Posted by: Michael Bulley | 14 Apr 2008 12:14:48
I did a different latin course. Puella parva in horto lente ambulat.
Posted by: Abigail | 14 Apr 2008 10:28:17
@Jane: it's a bit of a joke at the expense of tricks like Star Trek's Universal Translator and the TARDIS's telepathic circuits. Donna, when told she could read and speak Latin, asked what would happen if she actually spoke Latin rather than letting the TARDIS translate her English. "I'd never thought of that" says the Doctor, so she gives it a go.
The TARDIS translates Latin in to Welsh (Celtic) which leads on to other Welsh jokes later in the episode. Doctor Who is made in Wales...
It's funny on so many levels. There's lovely.
Posted by: Jonathan | 14 Apr 2008 09:28:20
Oh the joy of self-reference in art! Now even over the top SciFi is going ficumentary. And the peculiarly English (?) twist of Latin textbook characters to boot. Shows that a well-written textbook has strong narratives and STICKS.
With luck, this episode will lift the prestige of Latin in the eyes of the public even more!
Latin can be FUN! I even dragged Catullus into my Swedish 8th grade classes once. Lesbia (Vivamus) up on the blackboard - copy out exactly please! Then a word for word run through guessing at the meanings with the help of the Latino kids. "Love", "sun", "night", "perpetual", "give", "kisses", "thousand", etc. They were hooked... Then choral reading with a swing: Tum-tum-tum titty-tum-ti-tum-ti-tum-ti. Then interlinear word-for-word translation into Swedish, then a second interlinear fluent version in Swedish. Then choral reading again.
Can't remember if I asked them to learn it by heart for homework. If I didn't, I should have done! :-)
Took a couple of periods to work through.
Just in case anyone's wondering, Swedish as a school subject here includes "world literature" and therefore the classics.
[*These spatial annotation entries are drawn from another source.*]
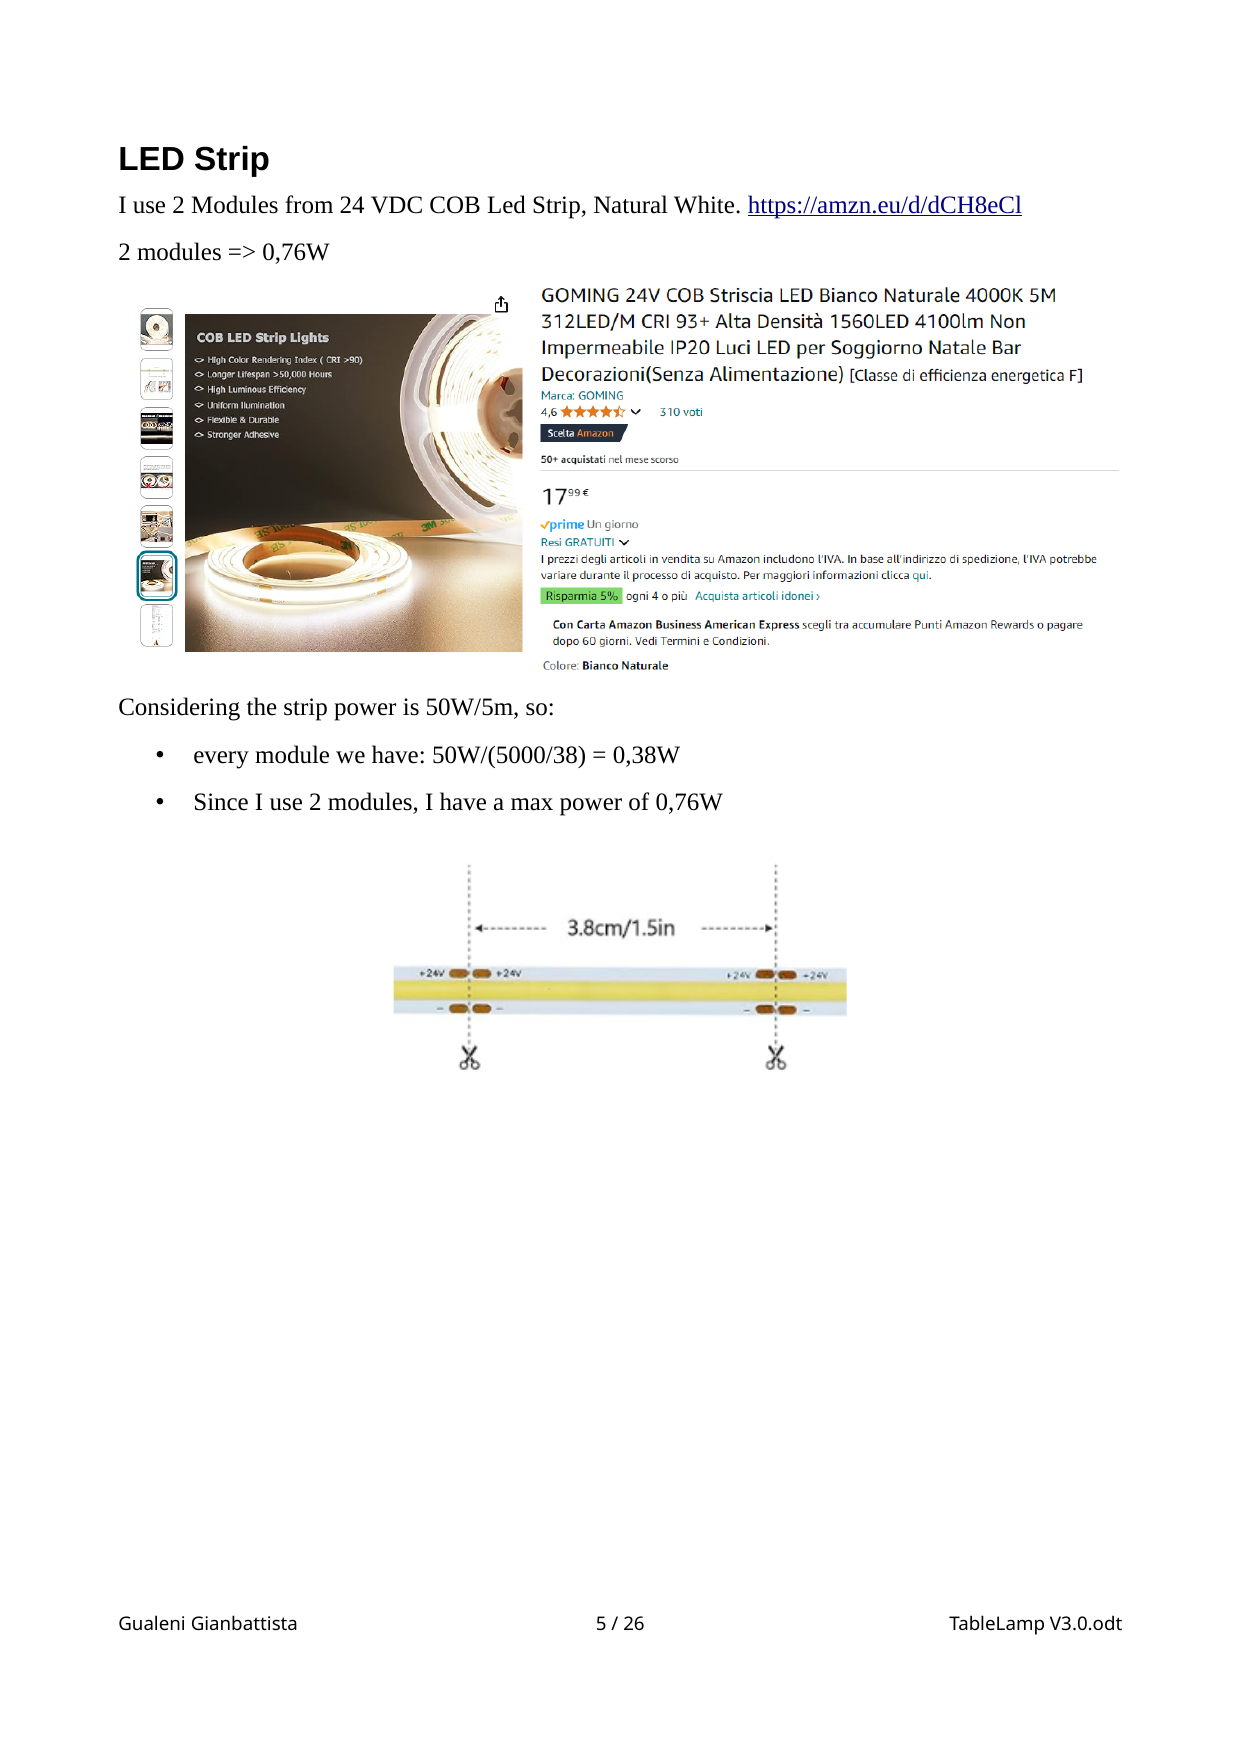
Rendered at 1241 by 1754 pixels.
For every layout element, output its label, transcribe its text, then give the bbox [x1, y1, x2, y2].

list every module we have: 50W/(5000/38) = 0,38W [156, 740, 1122, 768]
text I use 2 Modules from 24 VDC COB Led Strip, Natural White. https://amzn.eu/d/dCH8eCl [118, 190, 1122, 219]
list Since I use 2 modules, I have a max power of 0,76W [156, 787, 1122, 816]
text 2 modules => 0,76W [118, 237, 1122, 266]
subtitle LED Strip [118, 139, 1122, 177]
picture [118, 285, 1123, 674]
text Considering the strip power is 50W/5m, so: [118, 692, 1122, 721]
picture [393, 835, 847, 1092]
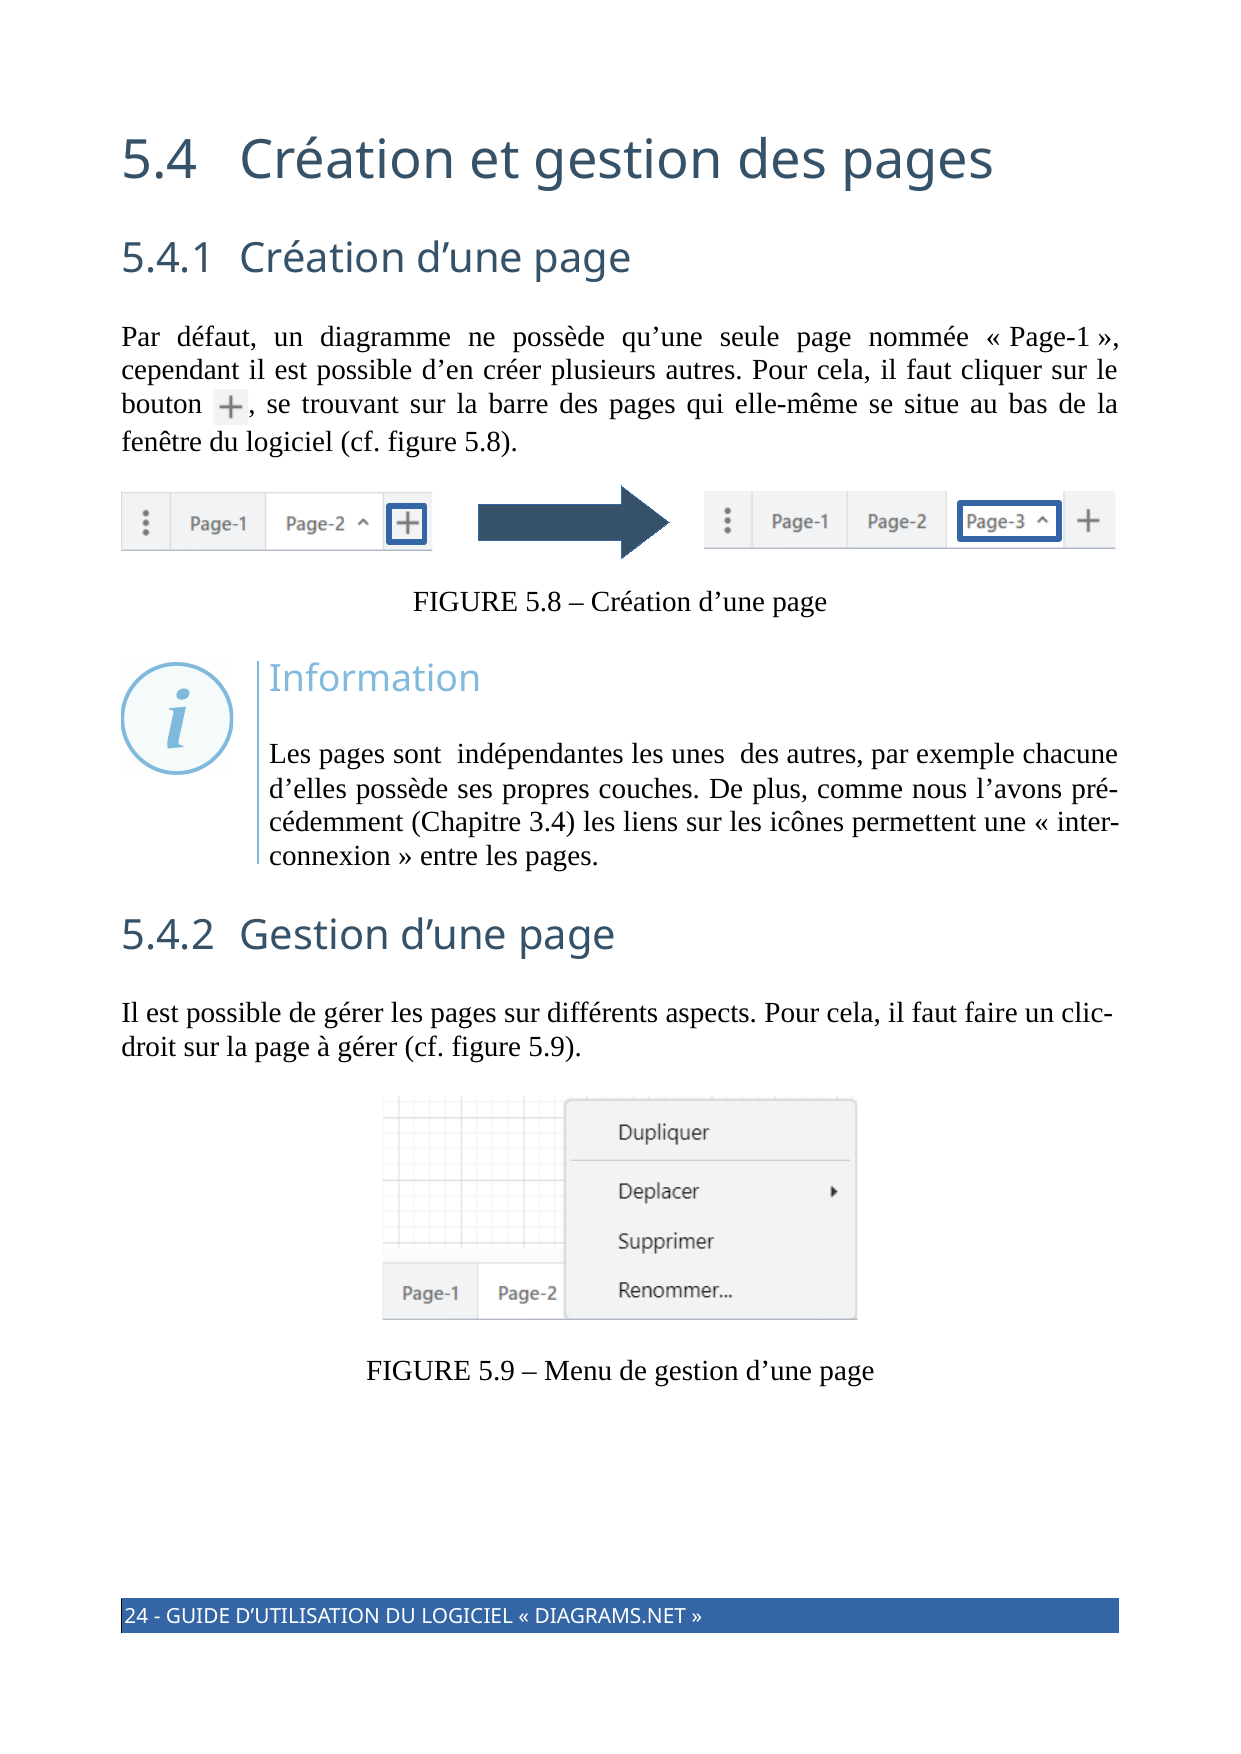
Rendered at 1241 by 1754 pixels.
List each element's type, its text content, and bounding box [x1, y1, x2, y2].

text FIGURE 5.9 – Menu de gestion d’une page [121, 1353, 1119, 1387]
picture [704, 491, 1116, 549]
picture [121, 662, 234, 775]
text FIGURE 5.8 – Création d’une page [121, 584, 1119, 617]
text Par défaut, un diagramme ne possède qu’une seule page nommée « Page-1 », cependant il est possible d’en créer plusieurs autres. Pour cela, il faut cliquer sur le bouton , se trouvant sur la barre des pages qui elle-même se situe au bas de la fenêtre du logiciel (cf. figure 5.8). [121, 319, 1119, 458]
text Information [121, 651, 1119, 702]
text 5.4.2 Gestion d’une page [121, 905, 1119, 962]
text Les pages sont indépendantes les unes des autres, par exemple chacune d’elles possède ses propres couches. De plus, comme nous l’avons pré- cédemment (Chapitre 3.4) les liens sur les icônes permettent une « inter- connexion » entre les pages. [121, 735, 1119, 872]
picture [213, 389, 249, 425]
picture [382, 1096, 858, 1320]
text 5.4 Création et gestion des pages [121, 121, 1119, 195]
picture [121, 491, 433, 551]
text Il est possible de gérer les pages sur différents aspects. Pour cela, il faut faire un clic-droit sur la page à gérer (cf. figure 5.9). [121, 996, 1119, 1063]
text 5.4.1 Création d’une page [121, 228, 1119, 285]
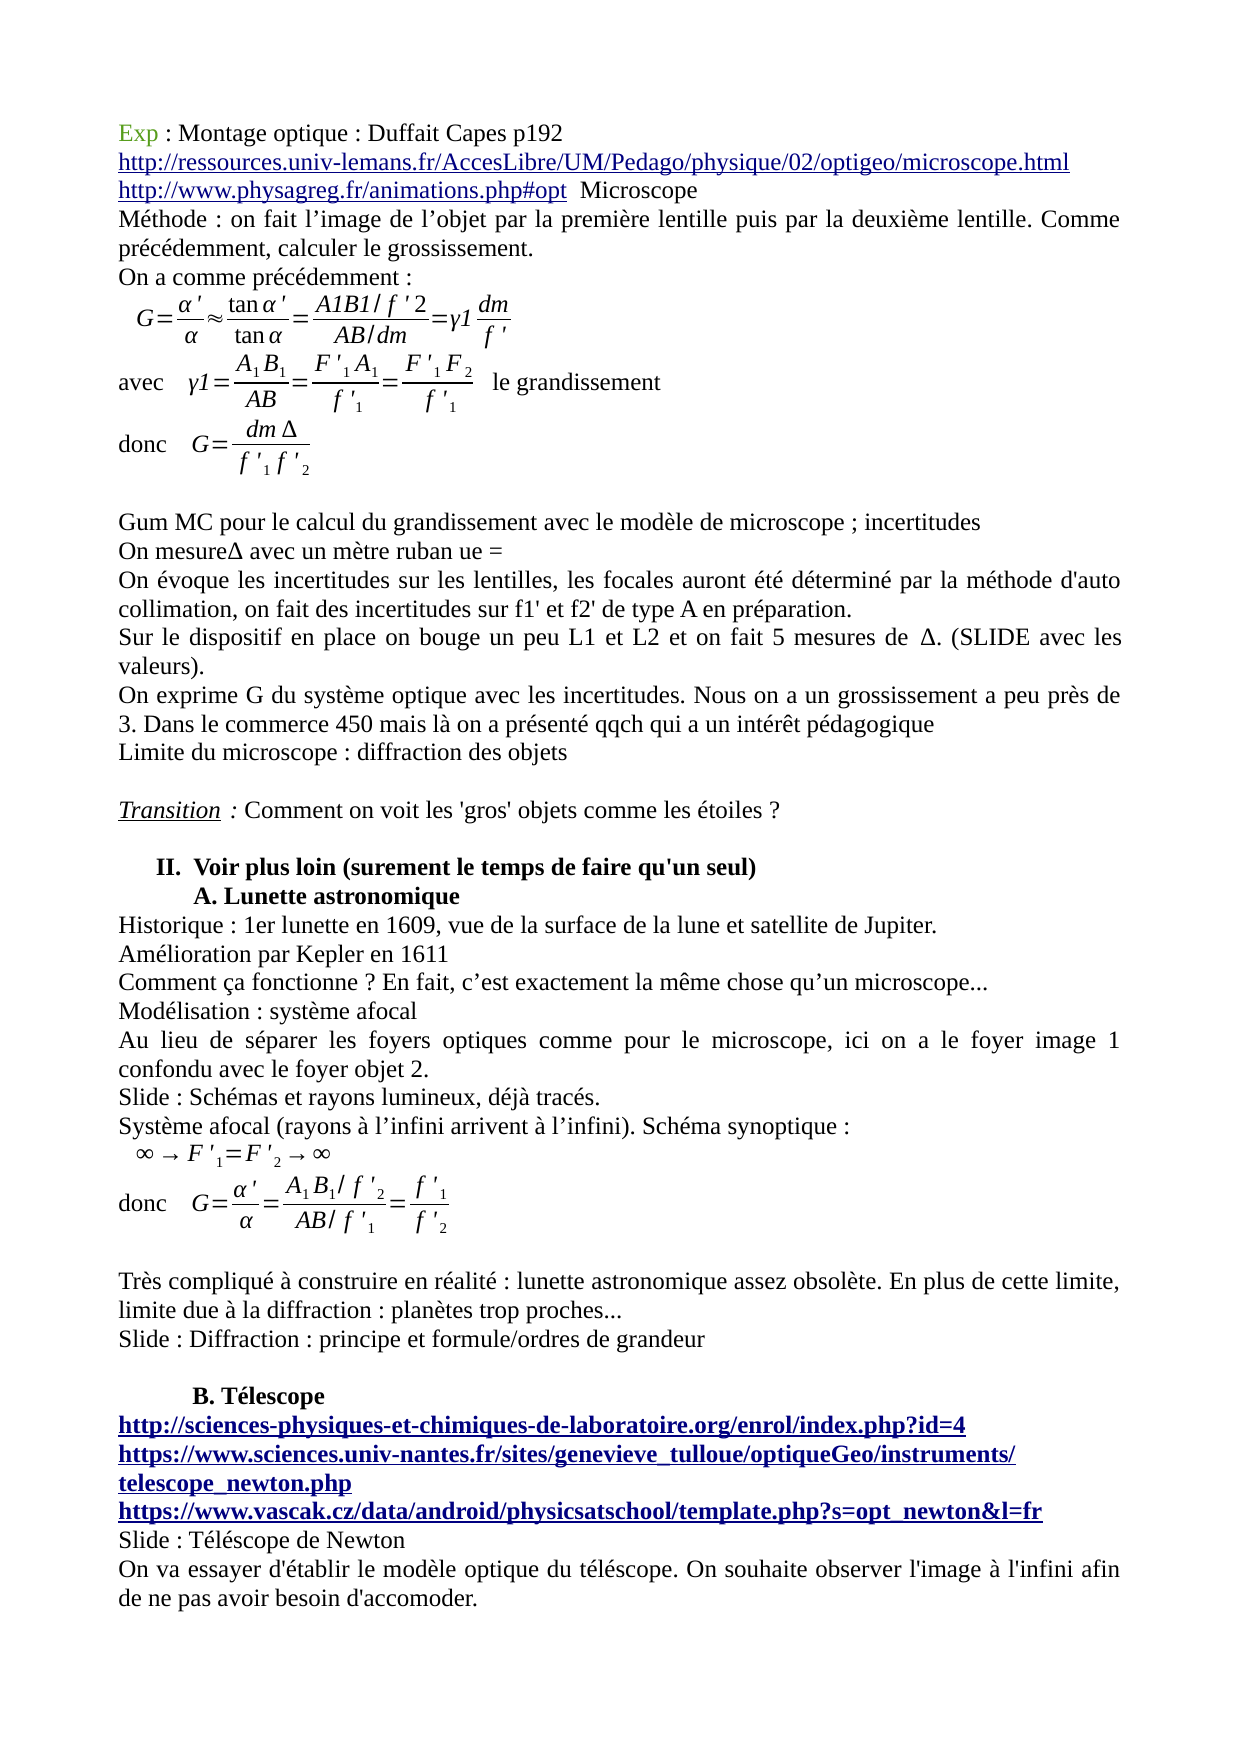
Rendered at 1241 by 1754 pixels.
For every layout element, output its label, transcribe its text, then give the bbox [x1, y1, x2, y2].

And no this wasn't an elite school, it was the opposite, the local comprehensive in the second poorest/most disadvantaged suburb in Sweden. Immigrant kids 99.5 per cent, ie no kids out of 300 with two Swedish parents, two with one Swedish parent.
Posted by: Xjy | 14 Apr 2008 09:00:02
Caecilius! Yay!
How many readers got started on Latin by CLC, I wonder?
Posted by: Lucy | 14 Apr 2008 08:48:46
I enjoyed the Pompeii Doctor Who as well.
Mary, I have one puzzle: why, when the Doctor quoted some Latin tags, eg "Caveat emptor" and "status quo", did the Roman paterfamilias laugh off this eccentricity to the rest of the family by accusing him of being a Celt? Could it have been his (presumably) atrocious accent do you think?